── Dataset ──

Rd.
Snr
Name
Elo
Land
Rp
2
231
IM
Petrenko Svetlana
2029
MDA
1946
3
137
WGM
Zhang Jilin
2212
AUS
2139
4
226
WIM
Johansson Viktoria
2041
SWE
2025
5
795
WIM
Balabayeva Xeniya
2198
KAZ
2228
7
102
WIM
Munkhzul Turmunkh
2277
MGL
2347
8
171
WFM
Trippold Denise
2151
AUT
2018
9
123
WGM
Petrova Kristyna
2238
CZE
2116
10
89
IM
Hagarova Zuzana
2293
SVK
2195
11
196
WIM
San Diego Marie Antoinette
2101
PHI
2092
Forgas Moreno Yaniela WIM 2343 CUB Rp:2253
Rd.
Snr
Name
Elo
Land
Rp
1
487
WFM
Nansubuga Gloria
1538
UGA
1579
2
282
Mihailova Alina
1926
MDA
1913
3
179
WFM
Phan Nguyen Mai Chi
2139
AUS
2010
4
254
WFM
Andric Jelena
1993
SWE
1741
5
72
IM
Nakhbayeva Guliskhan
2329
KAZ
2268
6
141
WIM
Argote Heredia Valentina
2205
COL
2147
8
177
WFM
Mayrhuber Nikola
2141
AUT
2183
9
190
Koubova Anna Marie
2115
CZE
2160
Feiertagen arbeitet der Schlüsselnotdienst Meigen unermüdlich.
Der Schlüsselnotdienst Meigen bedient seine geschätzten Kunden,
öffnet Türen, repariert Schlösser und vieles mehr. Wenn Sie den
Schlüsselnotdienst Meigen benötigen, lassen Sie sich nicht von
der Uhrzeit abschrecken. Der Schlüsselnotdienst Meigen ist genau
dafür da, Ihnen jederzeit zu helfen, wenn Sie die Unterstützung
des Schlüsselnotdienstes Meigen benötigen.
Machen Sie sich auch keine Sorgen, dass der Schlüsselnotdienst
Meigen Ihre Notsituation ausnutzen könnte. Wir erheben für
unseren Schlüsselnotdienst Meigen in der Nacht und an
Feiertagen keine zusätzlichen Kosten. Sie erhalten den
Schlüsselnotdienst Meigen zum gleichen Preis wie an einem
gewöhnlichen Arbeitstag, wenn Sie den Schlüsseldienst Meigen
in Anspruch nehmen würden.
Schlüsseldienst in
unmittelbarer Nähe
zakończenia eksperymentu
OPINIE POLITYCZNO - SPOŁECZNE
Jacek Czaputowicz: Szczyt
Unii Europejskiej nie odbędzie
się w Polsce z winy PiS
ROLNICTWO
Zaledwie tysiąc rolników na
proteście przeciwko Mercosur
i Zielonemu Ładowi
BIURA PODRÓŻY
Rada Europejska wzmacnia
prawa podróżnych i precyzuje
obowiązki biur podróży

───

Rewrite the entries above, swapping each "WFM" for "Woman FIDE Master" and leaving everything else unchanged.

Rd.
Snr
Name
Elo
Land
Rp
2
231
IM
Petrenko Svetlana
2029
MDA
1946
3
137
WGM
Zhang Jilin
2212
AUS
2139
4
226
WIM
Johansson Viktoria
2041
SWE
2025
5
795
WIM
Balabayeva Xeniya
2198
KAZ
2228
7
102
WIM
Munkhzul Turmunkh
2277
MGL
2347
8
171
Woman FIDE Master
Trippold Denise
2151
AUT
2018
9
123
WGM
Petrova Kristyna
2238
CZE
2116
10
89
IM
Hagarova Zuzana
2293
SVK
2195
11
196
WIM
San Diego Marie Antoinette
2101
PHI
2092
Forgas Moreno Yaniela WIM 2343 CUB Rp:2253
Rd.
Snr
Name
Elo
Land
Rp
1
487
Woman FIDE Master
Nansubuga Gloria
1538
UGA
1579
2
282
Mihailova Alina
1926
MDA
1913
3
179
Woman FIDE Master
Phan Nguyen Mai Chi
2139
AUS
2010
4
254
Woman FIDE Master
Andric Jelena
1993
SWE
1741
5
72
IM
Nakhbayeva Guliskhan
2329
KAZ
2268
6
141
WIM
Argote Heredia Valentina
2205
COL
2147
8
177
Woman FIDE Master
Mayrhuber Nikola
2141
AUT
2183
9
190
Koubova Anna Marie
2115
CZE
2160
Feiertagen arbeitet der Schlüsselnotdienst Meigen unermüdlich.
Der Schlüsselnotdienst Meigen bedient seine geschätzten Kunden,
öffnet Türen, repariert Schlösser und vieles mehr. Wenn Sie den
Schlüsselnotdienst Meigen benötigen, lassen Sie sich nicht von
der Uhrzeit abschrecken. Der Schlüsselnotdienst Meigen ist genau
dafür da, Ihnen jederzeit zu helfen, wenn Sie die Unterstützung
des Schlüsselnotdienstes Meigen benötigen.
Machen Sie sich auch keine Sorgen, dass der Schlüsselnotdienst
Meigen Ihre Notsituation ausnutzen könnte. Wir erheben für
unseren Schlüsselnotdienst Meigen in der Nacht und an
Feiertagen keine zusätzlichen Kosten. Sie erhalten den
Schlüsselnotdienst Meigen zum gleichen Preis wie an einem
gewöhnlichen Arbeitstag, wenn Sie den Schlüsseldienst Meigen
in Anspruch nehmen würden.
Schlüsseldienst in
unmittelbarer Nähe
zakończenia eksperymentu
OPINIE POLITYCZNO - SPOŁECZNE
Jacek Czaputowicz: Szczyt
Unii Europejskiej nie odbędzie
się w Polsce z winy PiS
ROLNICTWO
Zaledwie tysiąc rolników na
proteście przeciwko Mercosur
i Zielonemu Ładowi
BIURA PODRÓŻY
Rada Europejska wzmacnia
prawa podróżnych i precyzuje
obowiązki biur podróży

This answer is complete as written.